• WHAT YOU HAVE TO DO
The expected output is every record below, transcribed exactly, with the pictures left out.

• SOURCE RECORDS
_____
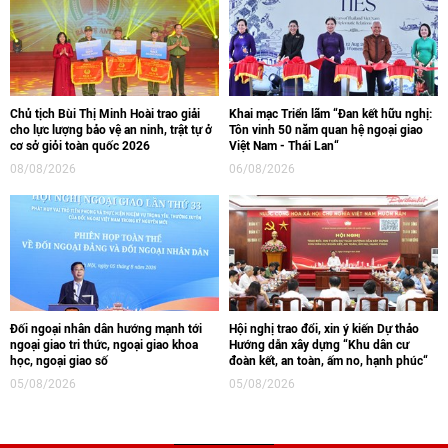
Chủ tịch Bùi Thị Minh Hoài trao giải
Khai mạc Triển lãm “Đan kết hữu nghị:
cho lực lượng bảo vệ an ninh, trật tự ở
Tôn vinh 50 năm quan hệ ngoại giao
cơ sở giỏi toàn quốc 2026
Việt Nam - Thái Lan“
08/08/2026
06/08/2026
Đối ngoại nhân dân hướng mạnh tới
Hội nghị trao đổi, xin ý kiến Dự thảo
ngoại giao tri thức, ngoại giao khoa
Hướng dẫn xây dựng “Khu dân cư
học, ngoại giao số
đoàn kết, an toàn, ấm no, hạnh phúc“
05/08/2026
05/08/2026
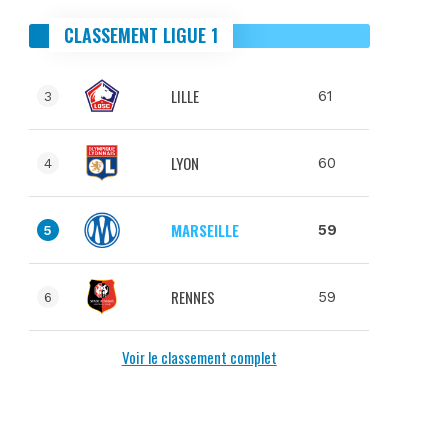
CLASSEMENT LIGUE 1
LILLE
61
3
LYON
60
4
MARSEILLE
59
5
RENNES
59
6
Voir le classement complet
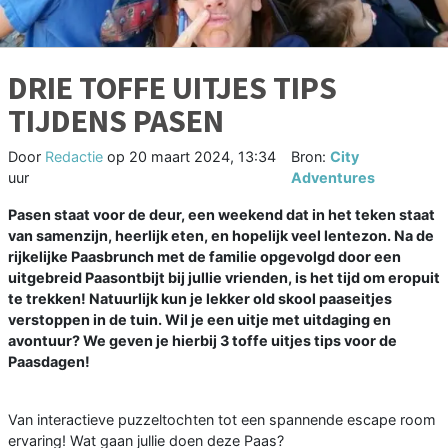
DRIE TOFFE UITJES TIPS
TIJDENS PASEN
Door
Redactie
op
20 maart 2024, 13:34
Bron:
City
uur
Adventures
Pasen staat voor de deur, een weekend dat in het teken staat
van samenzijn, heerlijk eten, en hopelijk veel lentezon. Na de
rijkelijke Paasbrunch met de familie opgevolgd door een
uitgebreid Paasontbijt bij jullie vrienden, is het tijd om eropuit
te trekken! Natuurlijk kun je lekker old skool paaseitjes
verstoppen in de tuin. Wil je een uitje met uitdaging en
avontuur? We geven je hierbij 3 toffe uitjes tips voor de
Paasdagen!
Van interactieve puzzeltochten tot een spannende escape room
ervaring! Wat gaan jullie doen deze Paas?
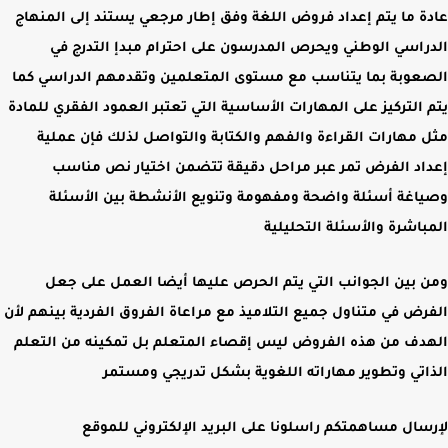
عادة ما يتم إعداد فروض اللغة وفق إطار مرجعي يستند إلى المنهاج
الدراسي الوطني ويحرص المدرسون على احترام مبدإ التدرج في
الصعوبة بما يتناسب مع مستوى المتعلمين وتقدمهم الدراسي كما
يتم التركيز على المهارات الأساسية التي تعتبر العمود الفقري للمادة
مثل مهارات القراءة والفهم والكتابة والتواصل لذلك فإن عملية
إعداد الفرض تمر عبر مراحل دقيقة تتضمن اختيار نص مناسب
وصياغة أسئلة واضحة ومفهومة وتنويع الأنشطة بين الأسئلة
المباشرة والأسئلة التحليلية
ومن بين الجوانب التي يتم الحرص عليها أيضا العمل على جعل
الفرض في متناول جميع التلاميذ مع مراعاة الفروق الفردية بينهم لأن
الهدف من هذه الفروض ليس إقصاء المتعلم بل تمكينه من التعلم
الذاتي وتطوير مهاراته اللغوية بشكل تدريجي ومستمر
لإرسال مساهمتكم راسلونا على البريد الإلكتروني للموقع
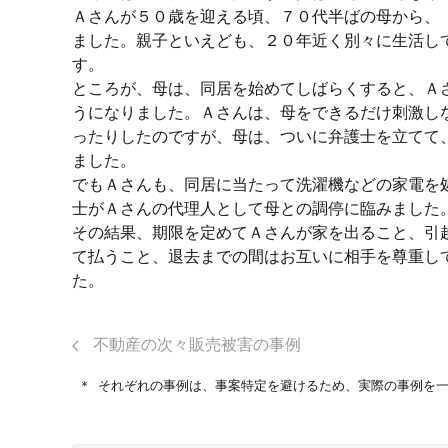
Ａさんが５０歳を迎える頃、７０代半ばの母から、
ました。親子といえども、２０年近く別々に生活し
す。
ところが、母は、同居を始めてしばらくすると、Ａ
うになりました。Ａさんは、母をできるだけ刺激し
ったりしたのですが、母は、ついに弁護士を立てて
ました。
でもＡさんも、同居に当たって洗濯機などの家電を
士がＡさんの代理人として母との調停に臨みました
その結果、期限を定めてＡさんが家を出ること、引
て払うこと、退去までの間はお互いに相手を尊重し
た。
不動産の次々販売被害の事例
それぞれの事例は、事案特定を避けるため、実際の事例を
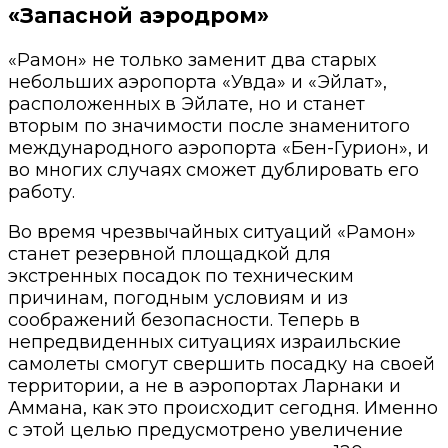
«Запасной аэродром»
«Рамон» не только заменит два старых
небольших аэропорта «Увда» и «Эйлат»,
расположенных в Эйлате, но и станет
вторым по значимости после знаменитого
международного аэропорта «Бен-Гурион», и
во многих случаях сможет дублировать его
работу.
Во время чрезвычайных ситуаций «Рамон»
станет резервной площадкой для
экстренных посадок по техническим
причинам, погодным условиям и из
соображений безопасности. Теперь в
непредвиденных ситуациях израильские
самолеты смогут свершить посадку на своей
территории, а не в аэропортах Ларнаки и
Аммана, как это происходит сегодня. Именно
с этой целью предусмотрено увеличение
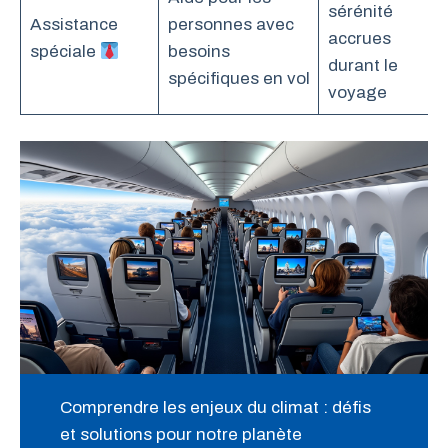
sérénité
Assistance
personnes avec
accrues
spéciale
besoins
durant le
spécifiques en vol
voyage
Comprendre les enjeux du climat : défis
et solutions pour notre planète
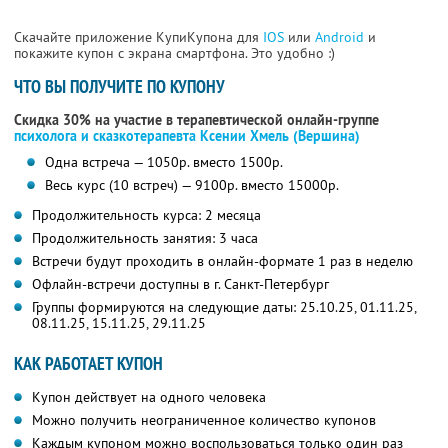
Скачайте приложение КупиКупона для
IOS
или
Android
и
покажите купон с экрана смартфона. Это удобно :)
ЧТО ВЫ ПОЛУЧИТЕ ПО КУПОНУ
Скидка 30% на участие в терапевтической онлайн-группе
психолога и сказкотерапевта Ксении Хмель (Вершина)
Одна встреча — 1050р. вместо 1500р.
Весь курс (10 встреч) — 9100р. вместо 15000р.
Продолжительность курса: 2 месяца
Продолжительность занятия: 3 часа
Встречи будут проходить в онлайн-формате 1 раз в неделю
Офлайн-встречи доступны в г. Санкт-Петербург
Группы формируются на следующие даты: 25.10.25, 01.11.25,
08.11.25, 15.11.25, 29.11.25
КАК РАБОТАЕТ КУПОН
Купон действует на одного человека
Можно получить неограниченное количество купонов
Каждым купоном можно воспользоваться только один раз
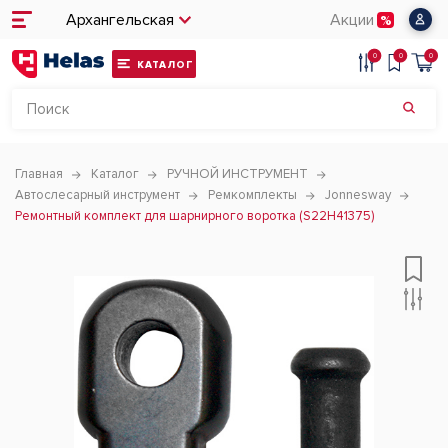
Архангельская
Акции
0
0
0
КАТАЛОГ
Главная
Каталог
РУЧНОЙ ИНСТРУМЕНТ
Автослесарный инструмент
Ремкомплекты
Jonnesway
Ремонтный комплект для шарнирного воротка (S22H41375)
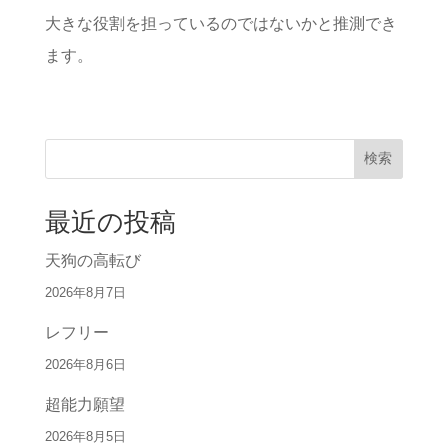
大きな役割を担っているのではないかと推測でき
ます。
検索
最近の投稿
天狗の高転び
2026年8月7日
レフリー
2026年8月6日
超能力願望
2026年8月5日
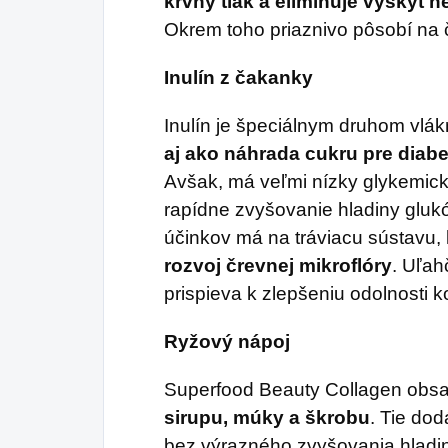
krvný tlak a eliminuje výskyt n
Okrem toho priaznivo pôsobí na 
Inulín z čakanky
Inulín je špeciálnym druhom vlák
aj ako náhrada cukru pre diabe
Avšak, má veľmi nízky glykemick
rapídne zvyšovanie hladiny glukó
účinkov má na tráviacu sústavu
rozvoj črevnej mikroflóry
. Uľah
prispieva k zlepšeniu odolnosti ko
Ryžový nápoj
Superfood Beauty Collagen obs
sirupu, múky a škrobu
. Tie do
bez výrazného zvyšovania hladin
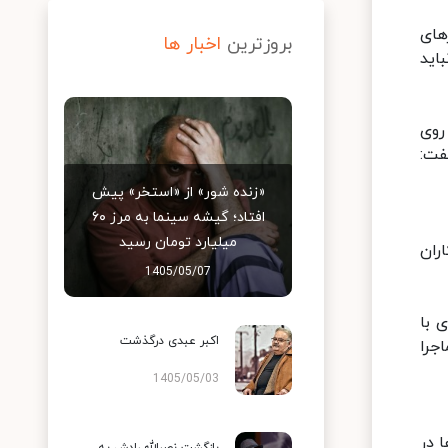
های
بروزترین
اخبار ها
اید
روی
فت:
«زنده شور» از «استخر» پیش
افتاد؛ گیشه سینما به مرز ۶۰
میلیارد تومان رسید
ه دست مرمت‌کاران
1405/05/07
 با
اکبر عبدی درگذشت
جرا
1405/05/03
 در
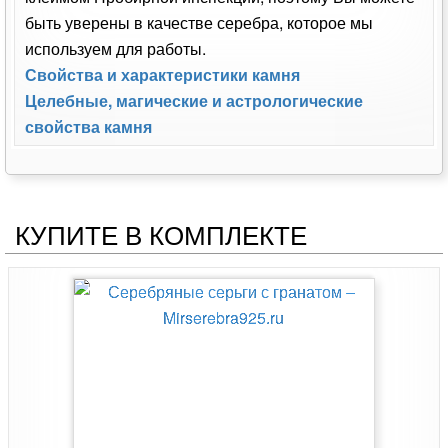
быть уверены в качестве серебра, которое мы
используем для работы.
Свойства и характеристики камня
Целебные, магические и астрологические
свойства камня
КУПИТЕ В КОМПЛЕКТЕ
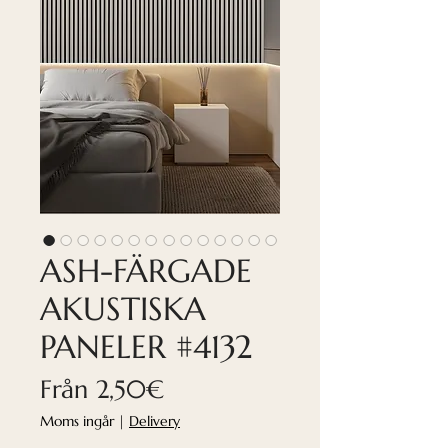
ASH-FÄRGADE
AKUSTISKA
PANELER #4132
Reapris
Från
2,50€
Moms ingår
|
Delivery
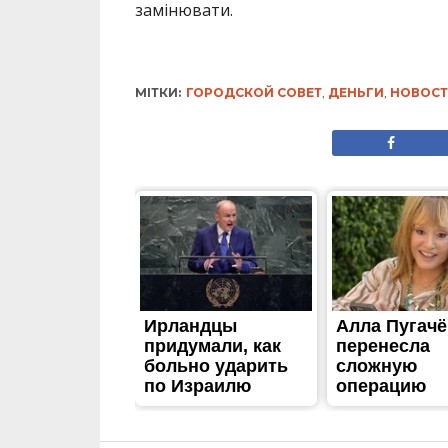
ТРЕШ
“Справа в тому, що у 
згорів будинок волон
тварин
Опубліковано
13.05.2025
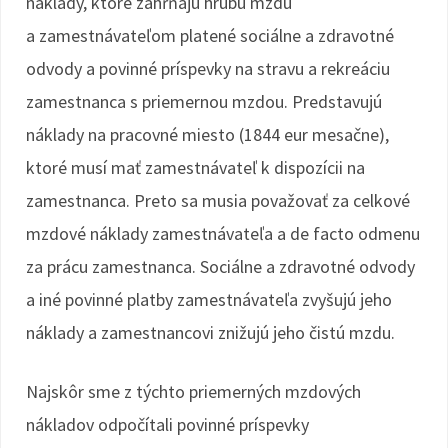
náklady, ktoré zahŕňajú hrubú mzdu
a zamestnávateľom platené sociálne a zdravotné
odvody a povinné príspevky na stravu a rekreáciu
zamestnanca s priemernou mzdou. Predstavujú
náklady na pracovné miesto (1844 eur mesačne),
ktoré musí mať zamestnávateľ k dispozícii na
zamestnanca. Preto sa musia považovať za celkové
mzdové náklady zamestnávateľa a de facto odmenu
za prácu zamestnanca. Sociálne a zdravotné odvody
a iné povinné platby zamestnávateľa zvyšujú jeho
náklady a zamestnancovi znižujú jeho čistú mzdu.
Najskôr sme z týchto priemerných mzdových
nákladov odpočítali povinné príspevky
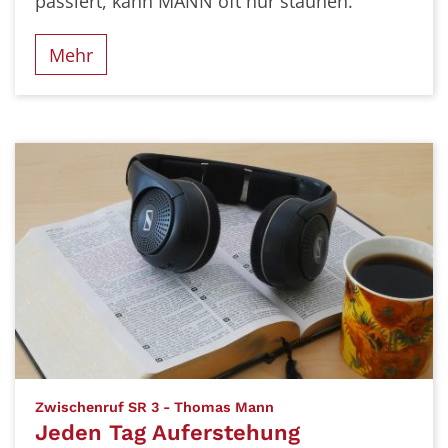
passiert, kann MANN oft nur staunen.
Mehr
:
Zwischenruf SR 3 - Thomas Mann
Jeden Tag Auferstehung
_____
• ANSWER TO THIS EXERCISE
Chủ tịch Bùi Thị Minh Hoài trao giải
Khai mạc Triển lãm “Đan kết hữu nghị:
cho lực lượng bảo vệ an ninh, trật tự ở
Tôn vinh 50 năm quan hệ ngoại giao
cơ sở giỏi toàn quốc 2026
Việt Nam - Thái Lan“
08/08/2026
06/08/2026
Đối ngoại nhân dân hướng mạnh tới
Hội nghị trao đổi, xin ý kiến Dự thảo
ngoại giao tri thức, ngoại giao khoa
Hướng dẫn xây dựng “Khu dân cư
học, ngoại giao số
đoàn kết, an toàn, ấm no, hạnh phúc“
05/08/2026
05/08/2026
CLASSEMENT LIGUE 1
LILLE
61
3
LYON
60
4
MARSEILLE
59
5
RENNES
59
6
Voir le classement complet
DRIE TOFFE UITJES TIPS
TIJDENS PASEN
Door
Redactie
op
20 maart 2024, 13:34
Bron:
City
uur
Adventures
Pasen staat voor de deur, een weekend dat in het teken staat
van samenzijn, heerlijk eten, en hopelijk veel lentezon. Na de
rijkelijke Paasbrunch met de familie opgevolgd door een
uitgebreid Paasontbijt bij jullie vrienden, is het tijd om eropuit
te trekken! Natuurlijk kun je lekker old skool paaseitjes
verstoppen in de tuin. Wil je een uitje met uitdaging en
avontuur? We geven je hierbij 3 toffe uitjes tips voor de
Paasdagen!
Van interactieve puzzeltochten tot een spannende escape room
ervaring! Wat gaan jullie doen deze Paas?
عادة ما يتم إعداد فروض اللغة وفق إطار مرجعي يستند إلى المنهاج
الدراسي الوطني ويحرص المدرسون على احترام مبدإ التدرج في
الصعوبة بما يتناسب مع مستوى المتعلمين وتقدمهم الدراسي كما
يتم التركيز على المهارات الأساسية التي تعتبر العمود الفقري للمادة
مثل مهارات القراءة والفهم والكتابة والتواصل لذلك فإن عملية
إعداد الفرض تمر عبر مراحل دقيقة تتضمن اختيار نص مناسب
وصياغة أسئلة واضحة ومفهومة وتنويع الأنشطة بين الأسئلة
المباشرة والأسئلة التحليلية
ومن بين الجوانب التي يتم الحرص عليها أيضا العمل على جعل
الفرض في متناول جميع التلاميذ مع مراعاة الفروق الفردية بينهم لأن
الهدف من هذه الفروض ليس إقصاء المتعلم بل تمكينه من التعلم
الذاتي وتطوير مهاراته اللغوية بشكل تدريجي ومستمر
لإرسال مساهمتكم راسلونا على البريد الإلكتروني للموقع
Ａさんが５０歳を迎える頃、７０代半ばの母から、
ました。親子といえども、２０年近く別々に生活し
す。
ところが、母は、同居を始めてしばらくすると、Ａ
うになりました。Ａさんは、母をできるだけ刺激し
ったりしたのですが、母は、ついに弁護士を立てて
ました。
でもＡさんも、同居に当たって洗濯機などの家電を
士がＡさんの代理人として母との調停に臨みました
その結果、期限を定めてＡさんが家を出ること、引
て払うこと、退去までの間はお互いに相手を尊重し
た。
不動産の次々販売被害の事例
それぞれの事例は、事案特定を避けるため、実際の事例を
«Запасной аэродром»
«Рамон» не только заменит два старых
небольших аэропорта «Увда» и «Эйлат»,
расположенных в Эйлате, но и станет
вторым по значимости после знаменитого
международного аэропорта «Бен-Гурион», и
во многих случаях сможет дублировать его
работу.
Во время чрезвычайных ситуаций «Рамон»
станет резервной площадкой для
экстренных посадок по техническим
причинам, погодным условиям и из
соображений безопасности. Теперь в
непредвиденных ситуациях израильские
самолеты смогут свершить посадку на своей
территории, а не в аэропортах Ларнаки и
Аммана, как это происходит сегодня. Именно
с этой целью предусмотрено увеличение
sérénité
Assistance
personnes avec
accrues
spéciale
besoins
durant le
spécifiques en vol
voyage
Comprendre les enjeux du climat : défis
et solutions pour notre planète
Скачайте приложение КупиКупона для
IOS
или
Android
и
покажите купон с экрана смартфона. Это удобно :)
ЧТО ВЫ ПОЛУЧИТЕ ПО КУПОНУ
Скидка 30% на участие в терапевтической онлайн-группе
психолога и сказкотерапевта Ксении Хмель (Вершина)
Одна встреча — 1050р. вместо 1500р.
Весь курс (10 встреч) — 9100р. вместо 15000р.
Продолжительность курса: 2 месяца
Продолжительность занятия: 3 часа
Встречи будут проходить в онлайн-формате 1 раз в неделю
Офлайн-встречи доступны в г. Санкт-Петербург
Группы формируются на следующие даты: 25.10.25, 01.11.25,
08.11.25, 15.11.25, 29.11.25
КАК РАБОТАЕТ КУПОН
Купон действует на одного человека
Можно получить неограниченное количество купонов
Каждым купоном можно воспользоваться только один раз
Архангельская
Акции
0
0
0
КАТАЛОГ
Главная
Каталог
РУЧНОЙ ИНСТРУМЕНТ
Автослесарный инструмент
Ремкомплекты
Jonnesway
Ремонтный комплект для шарнирного воротка (S22H41375)
大きな役割を担っているのではないかと推測でき
ます。
検索
最近の投稿
天狗の高転び
2026年8月7日
レフリー
2026年8月6日
超能力願望
2026年8月5日
krvný tlak a eliminuje výskyt n
Okrem toho priaznivo pôsobí na 
Inulín z čakanky
Inulín je špeciálnym druhom vlák
aj ako náhrada cukru pre diabe
Avšak, má veľmi nízky glykemick
rapídne zvyšovanie hladiny glukó
účinkov má na tráviacu sústavu
rozvoj črevnej mikroflóry
. Uľah
prispieva k zlepšeniu odolnosti ko
Ryžový nápoj
Superfood Beauty Collagen obs
sirupu, múky a škrobu
. Tie do
bez výrazného zvyšovania hladin
های
بروزترین
اخبار ها
اید
روی
فت:
«زنده شور» از «استخر» پیش
افتاد؛ گیشه سینما به مرز ۶۰
میلیارد تومان رسید
ه دست مرمت‌کاران
1405/05/07
 با
اکبر عبدی درگذشت
جرا
1405/05/03
 در
быть уверены в качестве серебра, которое мы
используем для работы.
Свойства и характеристики камня
Целебные, магические и астрологические
свойства камня
КУПИТЕ В КОМПЛЕКТЕ
ASH-FÄRGADE
AKUSTISKA
PANELER #4132
Reapris
Från
2,50€
Moms ingår
|
Delivery
ТРЕШ
“Справа в тому, що у 
згорів будинок волон
тварин
Опубліковано
13.05.2025
náklady, ktoré zahŕňajú hrubú mzdu
a zamestnávateľom platené sociálne a zdravotné
odvody a povinné príspevky na stravu a rekreáciu
zamestnanca s priemernou mzdou. Predstavujú
náklady na pracovné miesto (1844 eur mesačne),
ktoré musí mať zamestnávateľ k dispozícii na
zamestnanca. Preto sa musia považovať za celkové
mzdové náklady zamestnávateľa a de facto odmenu
za prácu zamestnanca. Sociálne a zdravotné odvody
a iné povinné platby zamestnávateľa zvyšujú jeho
náklady a zamestnancovi znižujú jeho čistú mzdu.
Najskôr sme z týchto priemerných mzdových
nákladov odpočítali povinné príspevky
passiert, kann MANN oft nur staunen.
Mehr
:
Zwischenruf SR 3 - Thomas Mann
Jeden Tag Auferstehung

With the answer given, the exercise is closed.